Bonnes pratiques : concision, pertinence, optimisation SEO
- Sois bref : 125 caractères max, c’est l’idéal pour la navigation assistée.
- Sois pertinent : ne décris que ce qui est utile au message ou à l’action.
- Utilise des mots-clés pour le SEO images, mais sans forcer.
- Évite les formules comme “image de” ou “photo de” : c’est évident.
- Adapte ton texte alternatif accessibilité au contexte : une même image peut avoir plusieurs sens selon la page.
Un bon exemple : pour une photo d’un chien-guide traversant la rue avec une personne, je peux écrire : “Chien-guide aidant une femme à traverser un passage piéton”. C’est une description pertinente et utile pour l’accessibilité web.
Cette méthode respecte les standards WCAG de la Web Accessibility Initiative.

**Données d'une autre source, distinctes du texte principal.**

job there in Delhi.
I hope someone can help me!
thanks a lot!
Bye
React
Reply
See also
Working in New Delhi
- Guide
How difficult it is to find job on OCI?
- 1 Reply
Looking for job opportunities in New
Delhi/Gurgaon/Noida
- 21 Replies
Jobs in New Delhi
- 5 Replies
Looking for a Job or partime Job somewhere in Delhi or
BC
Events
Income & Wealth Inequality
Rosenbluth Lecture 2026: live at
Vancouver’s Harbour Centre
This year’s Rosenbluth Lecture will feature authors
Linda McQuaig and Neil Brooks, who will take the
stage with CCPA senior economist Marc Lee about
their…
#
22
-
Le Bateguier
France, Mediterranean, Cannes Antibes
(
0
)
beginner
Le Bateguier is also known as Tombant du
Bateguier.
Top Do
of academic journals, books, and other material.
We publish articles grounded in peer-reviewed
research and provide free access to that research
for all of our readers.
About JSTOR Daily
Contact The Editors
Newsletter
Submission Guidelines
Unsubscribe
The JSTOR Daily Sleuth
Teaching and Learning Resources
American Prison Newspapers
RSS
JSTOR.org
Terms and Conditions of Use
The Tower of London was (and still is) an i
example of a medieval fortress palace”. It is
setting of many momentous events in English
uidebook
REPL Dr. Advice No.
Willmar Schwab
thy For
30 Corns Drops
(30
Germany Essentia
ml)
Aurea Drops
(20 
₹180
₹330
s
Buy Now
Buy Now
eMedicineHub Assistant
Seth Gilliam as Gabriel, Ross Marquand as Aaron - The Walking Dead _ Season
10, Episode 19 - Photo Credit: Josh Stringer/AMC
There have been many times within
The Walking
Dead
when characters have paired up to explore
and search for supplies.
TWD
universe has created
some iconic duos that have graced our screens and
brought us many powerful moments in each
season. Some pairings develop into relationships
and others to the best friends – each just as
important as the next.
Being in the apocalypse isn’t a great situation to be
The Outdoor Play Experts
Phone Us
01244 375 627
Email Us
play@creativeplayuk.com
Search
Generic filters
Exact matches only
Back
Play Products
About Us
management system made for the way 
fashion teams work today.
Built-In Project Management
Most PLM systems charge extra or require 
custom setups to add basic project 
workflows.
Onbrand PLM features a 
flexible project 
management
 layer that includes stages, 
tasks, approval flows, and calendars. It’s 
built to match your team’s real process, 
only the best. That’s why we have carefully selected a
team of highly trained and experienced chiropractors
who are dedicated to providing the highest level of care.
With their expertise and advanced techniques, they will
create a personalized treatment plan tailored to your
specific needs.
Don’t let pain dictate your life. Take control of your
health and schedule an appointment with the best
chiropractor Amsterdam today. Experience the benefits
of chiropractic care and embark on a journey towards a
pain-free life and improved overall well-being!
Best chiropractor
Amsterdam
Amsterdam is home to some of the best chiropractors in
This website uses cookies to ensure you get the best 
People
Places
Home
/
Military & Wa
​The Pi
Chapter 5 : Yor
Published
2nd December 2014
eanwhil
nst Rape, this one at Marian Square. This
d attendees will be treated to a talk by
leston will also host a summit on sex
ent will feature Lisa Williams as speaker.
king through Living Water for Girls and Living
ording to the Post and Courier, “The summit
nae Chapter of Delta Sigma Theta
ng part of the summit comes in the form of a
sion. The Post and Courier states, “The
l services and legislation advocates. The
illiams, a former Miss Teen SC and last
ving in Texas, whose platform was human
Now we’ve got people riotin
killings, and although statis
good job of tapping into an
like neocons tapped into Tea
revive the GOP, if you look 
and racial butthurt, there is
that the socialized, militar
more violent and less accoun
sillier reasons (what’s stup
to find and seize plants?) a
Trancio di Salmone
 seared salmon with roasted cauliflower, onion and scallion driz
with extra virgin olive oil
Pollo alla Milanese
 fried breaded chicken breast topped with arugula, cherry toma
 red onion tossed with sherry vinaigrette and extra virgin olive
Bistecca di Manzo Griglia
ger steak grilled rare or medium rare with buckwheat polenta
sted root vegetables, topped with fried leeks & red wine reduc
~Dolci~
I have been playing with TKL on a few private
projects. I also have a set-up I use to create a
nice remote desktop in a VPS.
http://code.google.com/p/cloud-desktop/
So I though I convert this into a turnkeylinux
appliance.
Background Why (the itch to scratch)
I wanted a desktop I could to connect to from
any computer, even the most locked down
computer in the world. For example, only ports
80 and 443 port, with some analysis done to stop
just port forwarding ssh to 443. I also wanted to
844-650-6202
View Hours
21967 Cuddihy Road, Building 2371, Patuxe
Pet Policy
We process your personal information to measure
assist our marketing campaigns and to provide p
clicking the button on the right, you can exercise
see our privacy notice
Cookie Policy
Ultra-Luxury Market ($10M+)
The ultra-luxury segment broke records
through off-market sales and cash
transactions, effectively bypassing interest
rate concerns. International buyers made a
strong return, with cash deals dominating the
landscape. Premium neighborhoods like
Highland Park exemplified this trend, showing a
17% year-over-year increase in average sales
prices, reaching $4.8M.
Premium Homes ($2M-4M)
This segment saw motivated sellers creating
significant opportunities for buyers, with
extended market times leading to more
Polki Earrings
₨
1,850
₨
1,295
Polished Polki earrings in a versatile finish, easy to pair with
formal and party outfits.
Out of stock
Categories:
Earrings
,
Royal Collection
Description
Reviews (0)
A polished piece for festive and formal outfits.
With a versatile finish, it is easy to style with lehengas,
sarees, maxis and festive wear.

Elle favorise l’inclusion digitale et améliore l’accessibilité numérique pour tous.
Google sait reconnaître une image… mais ne s’en sert pas encore vraiment
Contrairement à une idée reçue, Google est capable de comprendre ce qu’affiche une image grâce à ses technologies de vision par ordinateur. Pourtant, cette reconnaissance visuelle n’est pas encore intégrée à son algorithme de classement dans Google Images. Le cas est flagrant avec le test de Sylvain Richard : en tapant “pizza aux anchois”, on trouve… une photo d’Adriana Karembeu.

Pourquoi cette image remonte-t-elle ? Parce que Google se base principalement sur le contexte textuel : balise alt, titre, texte environnant, et non sur le contenu réel de la photo.
Ce test rappelle une chose essentielle : pour bien référencer une image, ce n’est pas ce qu’elle montre qui compte, mais ce que vous dites qu’elle montre. La cohérence entre le mot-clé, la balise alt et le contenu de la page est déterminante.
Exemples pratiques et erreurs à éviter

Études de cas : textes alternatifs réussis vs à améliorer
Tu veux savoir ce qu’est un bon texte alternatif accessibilité ? Voici deux exemples concrets pour t’aider à y voir clair.
- Image : un chien guide traversant la rue avec une personne aveugle.
- Bonne balise alt : "Chien guide aidant une femme aveugle à traverser un passage piéton".
- Pourquoi c’est bien : la description image est claire, utile et respecte l’accessibilité web.
- Mauvaise balise alt : "chien", ou pire : "image123.jpg".
- Pourquoi c’est à éviter : c’est trop vague ou inutile pour une lecture écran.
Liste d'erreurs fréquentes à bannir
Voici les pièges à éviter si tu veux respecter les standards WCAG et offrir une vraie inclusion digitale.
- Mettre "image de…" ou "photo de…" dans la balise alt : c’est déjà évident.
- Ne rien mettre du tout : sans description concise, la navigation assistée est bloquée.
- Décrire tout en détail : trop d’infos tuent l’info. Va à l’essentiel.
- Utiliser le même texte alternatif partout : chaque contenu visuel est unique.
- Mettre des mots-clés SEO à la chaîne : ça gêne les personnes malvoyantes et ne sert à rien.
Tu veux faire simple ? Pense à la méthode Facile à Lire et à Comprendre (FALC). Elle aide aussi pour écrire des descriptions images utiles à tous.